**TASK BRIEF**
With the images removed, write out each record exactly as given.
SUPPLIED ENTRIES START
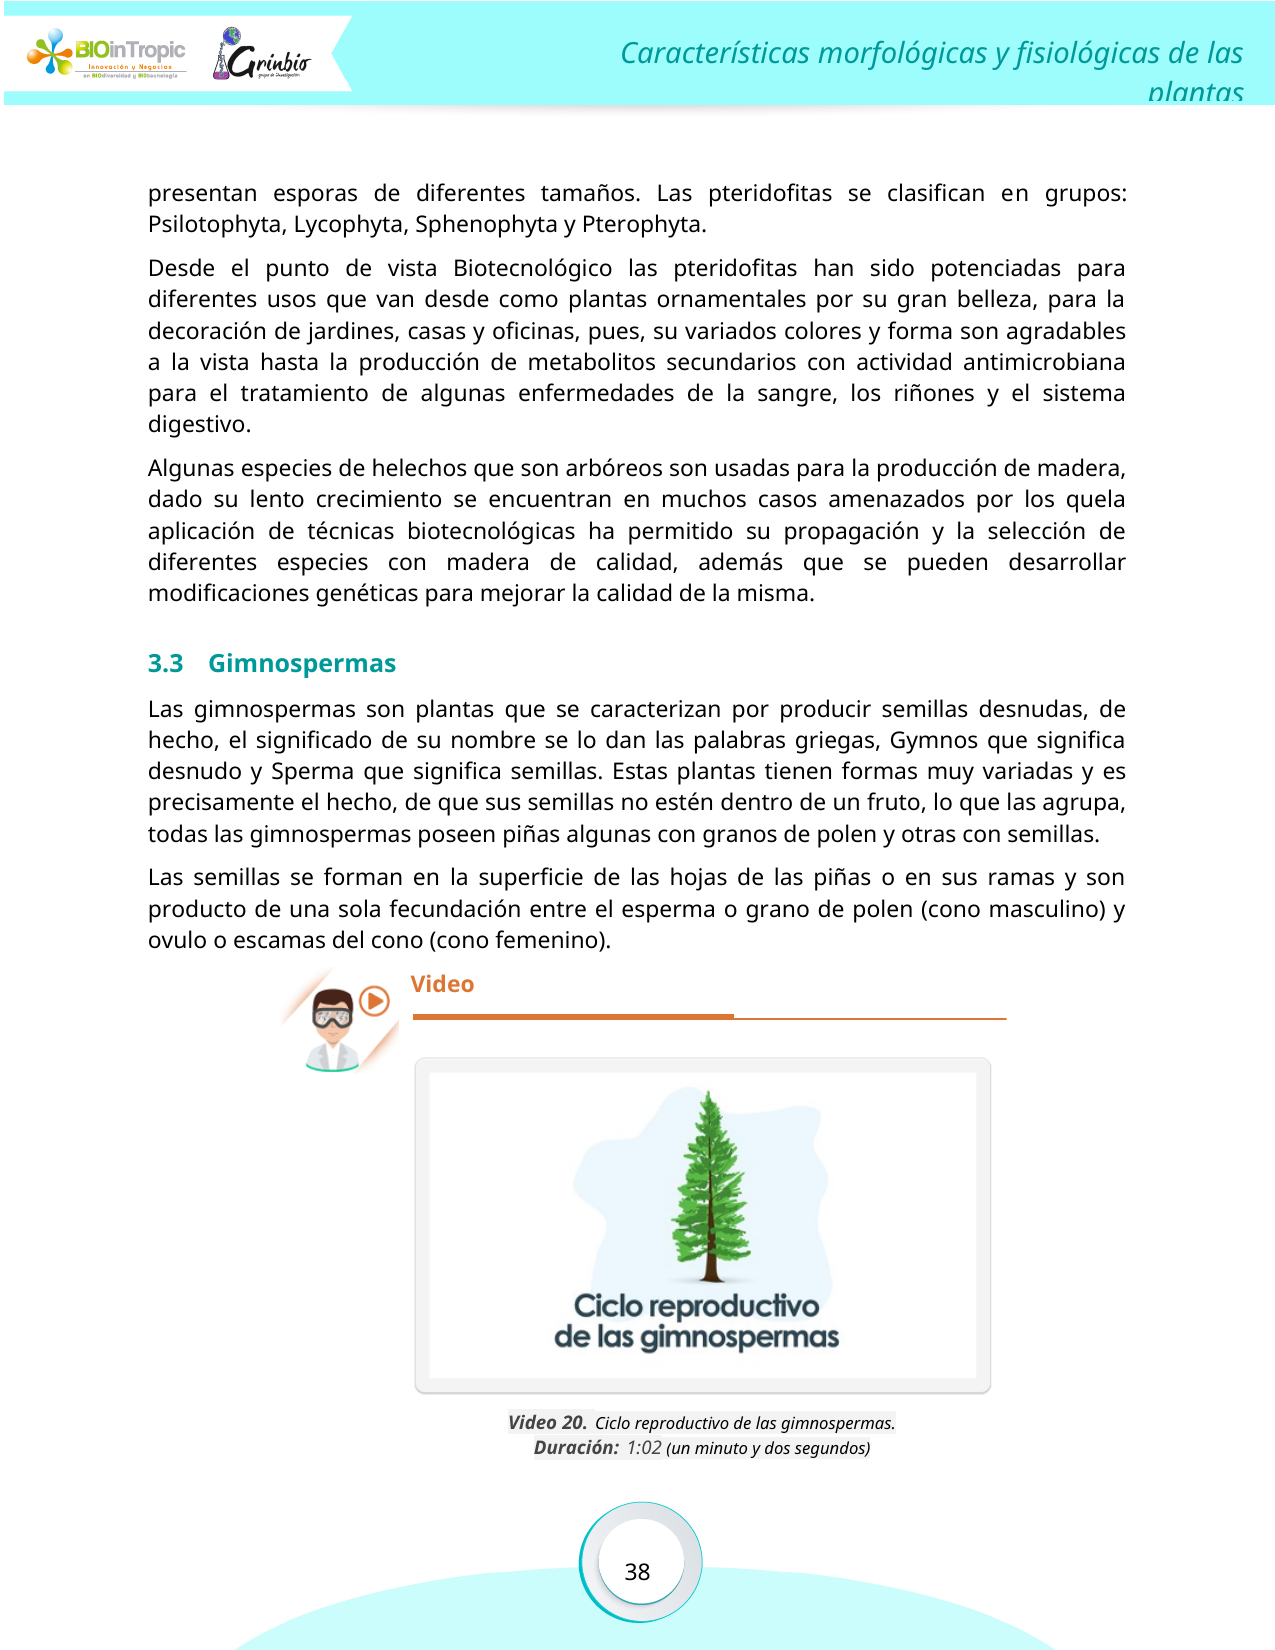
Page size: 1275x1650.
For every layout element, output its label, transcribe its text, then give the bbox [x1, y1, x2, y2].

text Algunas especies de helechos que son arbóreos son usadas para la producción de madera, dado su lento crecimiento se encuentran en muchos casos amenazados por los quela aplicación de técnicas biotecnológicas ha permitido su propagación y la selección de diferentes especies con madera de calidad, además que se pueden desarrollar modificaciones genéticas para mejorar la calidad de la misma. [148, 452, 1127, 608]
text Las semillas se forman en la superficie de las hojas de las piñas o en sus ramas y son producto de una sola fecundación entre el esperma o grano de polen (cono masculino) y ovulo o escamas del cono (cono femenino). [148, 861, 1127, 955]
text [148, 177, 1127, 240]
text Desde el punto de vista Biotecnológico las pteridofitas han sido potenciadas para diferentes usos que van desde como plantas ornamentales por su gran belleza, para la decoración de jardines, casas y oficinas, pues, su variados colores y forma son agradables a la vista hasta la producción de metabolitos secundarios con actividad antimicrobiana para el tratamiento de algunas enfermedades de la sangre, los riñones y el sistema digestivo. [148, 252, 1127, 440]
subtitle Gimnospermas [148, 646, 1127, 680]
picture [3, 1, 1275, 1650]
table_header Video [399, 968, 1007, 1011]
table_cell Video 20. Ciclo reproductivo de las gimnospermas. Duración: 1:02 (un minuto y dos segundos) [399, 1055, 1007, 1460]
table_cell [399, 1011, 1007, 1055]
text Las gimnospermas son plantas que se caracterizan por producir semillas desnudas, de hecho, el significado de su nombre se lo dan las palabras griegas, Gymnos que significa desnudo y Sperma que significa semillas. Estas plantas tienen formas muy variadas y es precisamente el hecho, de que sus semillas no estén dentro de un fruto, lo que las agrupa, todas las gimnospermas poseen piñas algunas con granos de polen y otras con semillas. [148, 692, 1127, 849]
table_header [268, 968, 399, 1460]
SUPPLIED ENTRIES END
**SOLUTION TO THIS TASK**
Page size: 1275x1650.
For every layout element, output its label, transcribe its text, then give the bbox [x1, y1, x2, y2].

text Algunas especies de helechos que son arbóreos son usadas para la producción de madera, dado su lento crecimiento se encuentran en muchos casos amenazados por los quela aplicación de técnicas biotecnológicas ha permitido su propagación y la selección de diferentes especies con madera de calidad, además que se pueden desarrollar modificaciones genéticas para mejorar la calidad de la misma. [148, 452, 1127, 608]
text Las semillas se forman en la superficie de las hojas de las piñas o en sus ramas y son producto de una sola fecundación entre el esperma o grano de polen (cono masculino) y ovulo o escamas del cono (cono femenino). [148, 861, 1127, 955]
text [148, 177, 1127, 240]
text Desde el punto de vista Biotecnológico las pteridofitas han sido potenciadas para diferentes usos que van desde como plantas ornamentales por su gran belleza, para la decoración de jardines, casas y oficinas, pues, su variados colores y forma son agradables a la vista hasta la producción de metabolitos secundarios con actividad antimicrobiana para el tratamiento de algunas enfermedades de la sangre, los riñones y el sistema digestivo. [148, 252, 1127, 440]
subtitle Gimnospermas [148, 646, 1127, 680]
picture [3, 1, 1275, 1650]
table_header Video [399, 968, 1007, 1011]
table_cell Video 20. Ciclo reproductivo de las gimnospermas. Duración: 1:02 (un minuto y dos segundos) [399, 1055, 1007, 1460]
table_cell [399, 1011, 1007, 1055]
text Las gimnospermas son plantas que se caracterizan por producir semillas desnudas, de hecho, el significado de su nombre se lo dan las palabras griegas, Gymnos que significa desnudo y Sperma que significa semillas. Estas plantas tienen formas muy variadas y es precisamente el hecho, de que sus semillas no estén dentro de un fruto, lo que las agrupa, todas las gimnospermas poseen piñas algunas con granos de polen y otras con semillas. [148, 692, 1127, 849]
table_header [268, 968, 399, 1460]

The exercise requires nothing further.